# Tri Power cam



## Clinck (Apr 25, 2017)

Gentlemen,

I am converting a 335HP 4 bbl car to a trip power set up..The question nagging me is do I change out to the camshaft that came with a 65 Tri power from the factory? Will it make that much difference in the way the car will perform? Is there an additional requirement for different lifters? Were they the same lifters for both engines at that time?
If so, then where can I find a correct spec camshaft for this conversion, and lifters if I need them to be accurate. I can't seem to find the cam by googling "tri power camshaft for 1965 GTO"

Anybody have this same experience.


----------



## Clinck (Apr 25, 2017)

Ok, I found my answer on the cam...I found the specs.. Too ka bunch of hunt and pecking but I have the correct cam identification.
Now the question about the lifters remains the same...Same lifters as a 067 Cam or different?


----------



## 1968gto421 (Mar 28, 2014)

Clinck said:


> Ok, I found my answer on the cam...I found the specs.. Too ka bunch of hunt and pecking but I have the correct cam identification.
> Now the question about the lifters remains the same...Same lifters as a 067 Cam or different?


Yes, all Pontiac cams used the same hydraulic lifters. You want to avoid using the cheap chinese made lifters> and use ones like Comp cams or Johnson Hi-Lifts.:smile3:


----------



## bigD (Jul 21, 2016)

*Lifters*

At one time, the CC lifters were said to be reboxed Hy-Lift Johnson lifters, as were Summit lifters. But, there has been much discussion of this on Pontiac forums, in recent years. It seems that many vendors switch suppliers, occasionally, depending on price.

It has been said that Rhoads lifters are actually Hy-lift Johnson units, which Rhoads modifies, and resells. 

Crower sells a lifter they call Cam Saver. They're modified to splash extra oil on the cam lobes. I have not read any bad reviews of them. Don't know who their supplier is.

http://www.crower.com/media/pdf/2008b/140-141.pdf

https://www.summitracing.com/parts/cro-66056x3-16/overview/make/pontiac


----------



## Clinck (Apr 25, 2017)

There will never be a Chinese part on my car..not if I know about it and have a choice...geezzzz. A Chinese part on a GTO? Not in my world.


----------



## bigD (Jul 21, 2016)

Clinck said:


> There will never be a Chinese part on my car..not if I know about it and have a choice...geezzzz. A Chinese part on a GTO? Not in my world.

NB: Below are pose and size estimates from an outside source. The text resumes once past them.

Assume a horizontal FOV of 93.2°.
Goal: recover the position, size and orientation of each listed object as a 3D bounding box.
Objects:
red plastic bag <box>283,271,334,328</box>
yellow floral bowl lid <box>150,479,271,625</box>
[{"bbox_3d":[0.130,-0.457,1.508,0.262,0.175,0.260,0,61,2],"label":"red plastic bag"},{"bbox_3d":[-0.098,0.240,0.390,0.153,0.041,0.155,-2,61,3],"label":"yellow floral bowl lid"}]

In today's world, that might be a hard thing to do. BUT, if you have enuff $$ you can avoid most Chinese parts. For example: if you want forged rods, you can buy Crower rods for about $800--twice the price of RPM H-beams. If you want a stroker crank, you can buy a custom billet for a few thousand, rather than a Chinese forged crank for $700. I think most all stock type motor mounts are Chinese. And on & on it goes. Chinese parts are just a lot cheaper, and most Pontiac guys seem to be on a limited budget. Same deal when most everybody began to shop at Wal-Mart, and put most of the small town stores out of business. For lower income people, price trumps quality.


----------



## Clinck (Apr 25, 2017)

I understand the economics of lower price versus American made quality. I am very familiar with Chinese manufacturing too. I worked with a number of factories on the mainland over the years and the one thing I can attest to is that their quality is always circumspect. We always had to Q.C. Every part we received and the rejection rate was so high, we finally abandoned that market and had our stuff made in USA where the rejection rate was zero..
I will stick with USA parts for my car..but I understand that is a personal and a financial decision. I am not a snob about it..just like to support our guys instead of a Chinese worker.


----------



## bigD (Jul 21, 2016)

I'm just curious as to exactly how much more you are willing to pay for USA made parts. ???

For example: Eagle rods are said to be made in China, then machined in the USA. So, would you buy $850 Crower rods instead of the $472 Eagle rods, just to avoid Chinese products ? 

https://www.crower.com/connecting-rods/sportsman-crowerods-400-455-pontiac-6-625-press-fit-7716.html

https://www.nolimitmotorsport.com/prod/EGL-CRS6625PP3D


----------